Thirty-five years ago, Young Shin and other Asian American women activists saw that there was no organization reaching out to Asian immigrant women who were working in hotels and as seamstresses and garment workers to fight against nonpayment of wages. The rights that Asian Immigrant Women Advocates fought for at its founding are still relevant to what they are fighting for today: voice and dignity of Asian immigrant women in their work—for fair pay and schedules, protection from injuries and to demand that employers follow labor laws.
“Our focus is on developing women’s leadership and voice to demand rights,” explains Young.
“It is important for the people that are affected to work on the issues and develop the campaigns and solutions to improve conditions.”
Since the COVID-19 pandemic started, AIWA has supported home care workers to demand personal protective equipment and hazard pay and serves as a resource for AIWA members and the broader Asian community for translation of all the information, benefits, and restrictions about COVID-19 coming from Bay Area cities and counties and the state government.

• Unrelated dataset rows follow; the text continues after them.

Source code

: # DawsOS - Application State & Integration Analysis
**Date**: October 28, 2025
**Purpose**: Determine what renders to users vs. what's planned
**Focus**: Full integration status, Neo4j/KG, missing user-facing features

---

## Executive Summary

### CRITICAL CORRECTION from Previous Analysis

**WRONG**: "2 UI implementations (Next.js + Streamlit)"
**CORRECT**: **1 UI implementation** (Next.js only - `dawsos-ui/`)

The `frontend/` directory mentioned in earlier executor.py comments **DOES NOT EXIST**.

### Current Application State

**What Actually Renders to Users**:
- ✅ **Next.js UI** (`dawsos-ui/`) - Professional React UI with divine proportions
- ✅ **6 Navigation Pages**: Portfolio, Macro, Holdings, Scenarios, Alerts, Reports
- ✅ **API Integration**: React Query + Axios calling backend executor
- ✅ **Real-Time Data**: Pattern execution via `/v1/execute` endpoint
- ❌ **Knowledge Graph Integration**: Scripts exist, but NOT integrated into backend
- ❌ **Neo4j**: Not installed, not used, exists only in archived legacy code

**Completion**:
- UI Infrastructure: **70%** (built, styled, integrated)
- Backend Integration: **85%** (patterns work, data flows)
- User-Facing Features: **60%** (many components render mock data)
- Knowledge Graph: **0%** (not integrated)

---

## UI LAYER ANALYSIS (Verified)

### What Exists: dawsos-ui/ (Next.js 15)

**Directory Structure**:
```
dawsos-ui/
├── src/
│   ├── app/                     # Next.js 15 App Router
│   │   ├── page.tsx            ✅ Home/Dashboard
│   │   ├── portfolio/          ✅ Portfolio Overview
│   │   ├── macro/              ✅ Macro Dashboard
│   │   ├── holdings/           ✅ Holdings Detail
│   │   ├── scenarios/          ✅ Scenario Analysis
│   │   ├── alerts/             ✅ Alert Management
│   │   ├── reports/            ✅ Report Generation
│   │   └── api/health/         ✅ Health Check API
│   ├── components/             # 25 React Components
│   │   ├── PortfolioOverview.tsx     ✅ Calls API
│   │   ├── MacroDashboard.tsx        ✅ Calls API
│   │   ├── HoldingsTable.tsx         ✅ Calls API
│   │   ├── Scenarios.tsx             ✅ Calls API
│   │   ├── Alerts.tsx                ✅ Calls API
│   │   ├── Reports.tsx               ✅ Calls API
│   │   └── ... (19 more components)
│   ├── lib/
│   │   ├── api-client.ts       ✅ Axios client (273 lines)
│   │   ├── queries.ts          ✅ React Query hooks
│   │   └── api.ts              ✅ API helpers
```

“Exploitation happens when people that are most affected are not given resources and don’t have a network,” Young says. “A lot of immigrant parents say, ‘I can sacrifice myself for the sake of the kids.’ They don’t want to rock the boat. That’s how the exploitation continues. If it is just you, they can shout you down, if you have workers together you have more power.”
Today, the majority of AIWA’s members provide in-home care or work in the restaurant service industry, salons, and grocery stores. A grant from the San Francisco Foundation’s COVID-19 Emergency Response Fund helped AIWA provide critical translation services to make sure women with limited English fluency have information on unemployment insurance, sick leave, rent protections, and the latest information to protect their health during the pandemic. For beauty salon and grocery workers, often living paycheck to paycheck, understandable information about rent relief and eviction moratoriums is critical to helping them keep their place to live during the pandemic and after.
“There will be additional information on workers’ rights and financial assistance,” Young says. “As it continues, we will continue to translate and provide it for immigrant workers to know what resources are available.”